# WANTED: Macbook or Macbook pro



## Sydnorphyn (May 18, 2007)

Hello:

I am looking for a Macbook, G4 or Macbook pro for my daughter who is beginning her NT Greek education this Summer. If anyone has one they wish to sell or pass on to a 13 year old who is hungry for the Word of God, please let me know.

Grace and peace

John Oliff
sydnorphyn
[email protected]


----------



## Andrew P.C. (May 18, 2007)

Sydnorphyn said:


> Hello:
> 
> I am looking for a Macbook, G4 or Macbook pro for my daughter who is beginning her NT Greek education this Summer. If anyone has one they wish to sell or pass on to a 13 year old who is hungry for the Word of God, please let me know.
> 
> ...



Wow, 13 years old and she wants to learn NT greek? That's pretty cool.

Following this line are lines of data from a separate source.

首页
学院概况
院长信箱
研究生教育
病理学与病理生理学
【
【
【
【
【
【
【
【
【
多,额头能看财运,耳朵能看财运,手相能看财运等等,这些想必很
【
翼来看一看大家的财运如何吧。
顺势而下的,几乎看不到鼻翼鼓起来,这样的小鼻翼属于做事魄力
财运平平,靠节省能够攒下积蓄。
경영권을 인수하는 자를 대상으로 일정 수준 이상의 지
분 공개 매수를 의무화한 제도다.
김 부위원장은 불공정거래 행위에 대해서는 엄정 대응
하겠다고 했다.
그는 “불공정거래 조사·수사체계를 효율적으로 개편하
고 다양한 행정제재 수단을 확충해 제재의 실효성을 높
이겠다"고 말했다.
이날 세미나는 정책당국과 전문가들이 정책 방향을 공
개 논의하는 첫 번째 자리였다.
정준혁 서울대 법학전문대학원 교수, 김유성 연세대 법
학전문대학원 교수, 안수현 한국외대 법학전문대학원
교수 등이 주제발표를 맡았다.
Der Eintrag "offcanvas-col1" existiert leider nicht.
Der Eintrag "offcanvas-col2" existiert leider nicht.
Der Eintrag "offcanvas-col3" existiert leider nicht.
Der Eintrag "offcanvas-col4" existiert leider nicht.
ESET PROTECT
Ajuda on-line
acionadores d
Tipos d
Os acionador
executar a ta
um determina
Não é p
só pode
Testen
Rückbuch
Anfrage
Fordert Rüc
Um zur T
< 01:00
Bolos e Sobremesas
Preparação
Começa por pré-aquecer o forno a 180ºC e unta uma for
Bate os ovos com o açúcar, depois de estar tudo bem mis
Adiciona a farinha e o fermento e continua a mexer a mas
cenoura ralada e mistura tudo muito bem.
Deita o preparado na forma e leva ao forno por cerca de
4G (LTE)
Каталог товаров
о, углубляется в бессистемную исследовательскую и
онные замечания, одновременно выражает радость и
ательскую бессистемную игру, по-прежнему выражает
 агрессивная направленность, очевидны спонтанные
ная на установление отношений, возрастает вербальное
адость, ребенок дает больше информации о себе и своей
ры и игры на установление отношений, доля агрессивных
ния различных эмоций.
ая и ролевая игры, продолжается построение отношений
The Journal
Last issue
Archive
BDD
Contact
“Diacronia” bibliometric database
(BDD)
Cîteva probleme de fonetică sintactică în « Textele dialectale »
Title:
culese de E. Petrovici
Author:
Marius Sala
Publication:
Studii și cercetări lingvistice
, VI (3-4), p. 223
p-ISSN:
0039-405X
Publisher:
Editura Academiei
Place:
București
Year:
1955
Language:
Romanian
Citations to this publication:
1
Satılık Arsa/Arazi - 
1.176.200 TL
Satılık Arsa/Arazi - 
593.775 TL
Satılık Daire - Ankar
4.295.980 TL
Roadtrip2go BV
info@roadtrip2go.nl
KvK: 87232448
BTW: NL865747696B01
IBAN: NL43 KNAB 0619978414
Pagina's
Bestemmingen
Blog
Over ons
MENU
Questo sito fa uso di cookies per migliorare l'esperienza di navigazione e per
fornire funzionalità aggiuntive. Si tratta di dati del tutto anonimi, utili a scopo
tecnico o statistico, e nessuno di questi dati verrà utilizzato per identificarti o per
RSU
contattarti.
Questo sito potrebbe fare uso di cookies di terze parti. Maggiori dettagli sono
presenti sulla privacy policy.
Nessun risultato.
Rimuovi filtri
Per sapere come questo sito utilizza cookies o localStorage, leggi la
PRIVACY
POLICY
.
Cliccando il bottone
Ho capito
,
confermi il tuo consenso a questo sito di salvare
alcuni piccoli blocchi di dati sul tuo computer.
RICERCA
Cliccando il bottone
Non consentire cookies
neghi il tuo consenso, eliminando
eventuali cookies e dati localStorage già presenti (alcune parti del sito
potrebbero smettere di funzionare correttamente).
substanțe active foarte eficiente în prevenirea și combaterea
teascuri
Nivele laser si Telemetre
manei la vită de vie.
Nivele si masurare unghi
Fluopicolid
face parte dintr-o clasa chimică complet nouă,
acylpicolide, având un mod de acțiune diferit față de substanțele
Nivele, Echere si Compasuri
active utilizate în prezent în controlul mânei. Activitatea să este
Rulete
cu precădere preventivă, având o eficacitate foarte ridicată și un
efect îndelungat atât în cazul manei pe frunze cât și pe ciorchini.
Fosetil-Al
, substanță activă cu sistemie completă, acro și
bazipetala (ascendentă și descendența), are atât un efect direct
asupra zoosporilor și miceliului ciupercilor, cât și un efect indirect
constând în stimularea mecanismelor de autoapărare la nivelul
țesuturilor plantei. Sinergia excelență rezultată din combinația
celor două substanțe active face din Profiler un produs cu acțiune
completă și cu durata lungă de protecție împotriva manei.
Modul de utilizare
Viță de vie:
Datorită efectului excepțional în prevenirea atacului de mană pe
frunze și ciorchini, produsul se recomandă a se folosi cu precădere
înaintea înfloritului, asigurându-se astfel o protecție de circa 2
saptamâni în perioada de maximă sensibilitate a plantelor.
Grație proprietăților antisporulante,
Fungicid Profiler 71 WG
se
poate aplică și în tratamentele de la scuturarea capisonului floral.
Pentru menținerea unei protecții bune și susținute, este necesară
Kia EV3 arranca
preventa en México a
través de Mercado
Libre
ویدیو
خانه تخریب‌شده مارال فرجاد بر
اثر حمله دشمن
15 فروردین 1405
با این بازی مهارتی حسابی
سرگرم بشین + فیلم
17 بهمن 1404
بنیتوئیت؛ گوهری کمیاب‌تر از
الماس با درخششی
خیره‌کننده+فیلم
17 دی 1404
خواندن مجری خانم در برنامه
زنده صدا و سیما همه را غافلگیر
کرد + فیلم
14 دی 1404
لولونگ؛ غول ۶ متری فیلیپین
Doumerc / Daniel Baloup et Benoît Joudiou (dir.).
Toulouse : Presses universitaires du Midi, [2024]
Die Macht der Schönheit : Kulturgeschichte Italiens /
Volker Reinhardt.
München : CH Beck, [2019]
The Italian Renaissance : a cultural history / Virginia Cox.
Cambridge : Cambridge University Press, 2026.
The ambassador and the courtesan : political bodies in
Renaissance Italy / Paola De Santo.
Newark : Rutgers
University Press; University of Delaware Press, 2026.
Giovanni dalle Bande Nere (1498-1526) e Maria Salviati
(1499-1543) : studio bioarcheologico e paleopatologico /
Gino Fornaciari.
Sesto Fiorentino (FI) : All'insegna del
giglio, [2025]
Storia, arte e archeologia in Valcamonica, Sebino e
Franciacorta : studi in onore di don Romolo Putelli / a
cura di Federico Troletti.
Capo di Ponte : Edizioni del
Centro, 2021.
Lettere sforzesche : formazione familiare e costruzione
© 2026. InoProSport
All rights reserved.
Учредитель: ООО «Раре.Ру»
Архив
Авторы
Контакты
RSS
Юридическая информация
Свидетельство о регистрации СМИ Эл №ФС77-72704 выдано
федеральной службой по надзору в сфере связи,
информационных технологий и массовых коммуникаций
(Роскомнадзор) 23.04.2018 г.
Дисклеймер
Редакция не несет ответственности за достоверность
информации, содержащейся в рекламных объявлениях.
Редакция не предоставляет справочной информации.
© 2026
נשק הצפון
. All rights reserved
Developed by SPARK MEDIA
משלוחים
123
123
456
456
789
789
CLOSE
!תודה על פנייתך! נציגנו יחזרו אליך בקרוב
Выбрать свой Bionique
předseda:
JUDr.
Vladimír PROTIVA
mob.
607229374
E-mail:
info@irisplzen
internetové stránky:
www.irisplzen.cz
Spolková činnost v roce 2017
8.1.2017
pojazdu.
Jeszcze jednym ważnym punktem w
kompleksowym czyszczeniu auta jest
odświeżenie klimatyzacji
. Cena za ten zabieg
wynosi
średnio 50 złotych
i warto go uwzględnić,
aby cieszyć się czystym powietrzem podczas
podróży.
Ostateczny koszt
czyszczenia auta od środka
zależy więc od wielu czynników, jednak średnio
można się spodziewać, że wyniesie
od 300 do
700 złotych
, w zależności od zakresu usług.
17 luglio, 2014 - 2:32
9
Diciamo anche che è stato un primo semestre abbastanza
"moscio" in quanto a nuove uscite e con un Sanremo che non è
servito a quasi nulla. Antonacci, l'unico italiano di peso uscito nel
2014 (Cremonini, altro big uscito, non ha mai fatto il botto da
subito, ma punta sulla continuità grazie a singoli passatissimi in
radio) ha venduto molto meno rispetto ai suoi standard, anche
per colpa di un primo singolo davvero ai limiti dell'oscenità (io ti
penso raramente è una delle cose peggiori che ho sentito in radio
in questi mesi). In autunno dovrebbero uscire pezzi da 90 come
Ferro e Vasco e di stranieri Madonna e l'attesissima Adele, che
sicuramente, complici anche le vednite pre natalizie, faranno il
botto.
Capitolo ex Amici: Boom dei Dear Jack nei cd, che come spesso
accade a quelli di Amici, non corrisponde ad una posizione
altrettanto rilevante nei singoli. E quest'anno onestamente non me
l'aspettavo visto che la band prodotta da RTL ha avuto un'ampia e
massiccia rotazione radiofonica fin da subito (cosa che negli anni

(Sorry, I just had to say that, i dont have a macbook. Good Luck)


----------



## Sydnorphyn (May 18, 2007)

Andrew:
Thanks for your post, an example of the Grace of the Lord working. Pray that she whould continue to grow in the grace of Christ.


----------



## Tirian (May 18, 2007)

Just out of interest will you be using specific software for the Mac to teach your daughter NT Greek? We started our 7 year old on modern greek last year and he loves it - we are using Rosetta Stone. He's about 12 units ahead of me now...

Matt


----------



## Sydnorphyn (May 18, 2007)

Bill Mounce and various computer software; I am teaching NT Greek this Summer and she will be taking my course; I am also having the students work on Quia - a great resource for language (games, etc), and reading daily from the Greek with a diglot - NET Bible has put together one of the best with NA27 with tons of critical notes - grammar, theology, etc. 

John


----------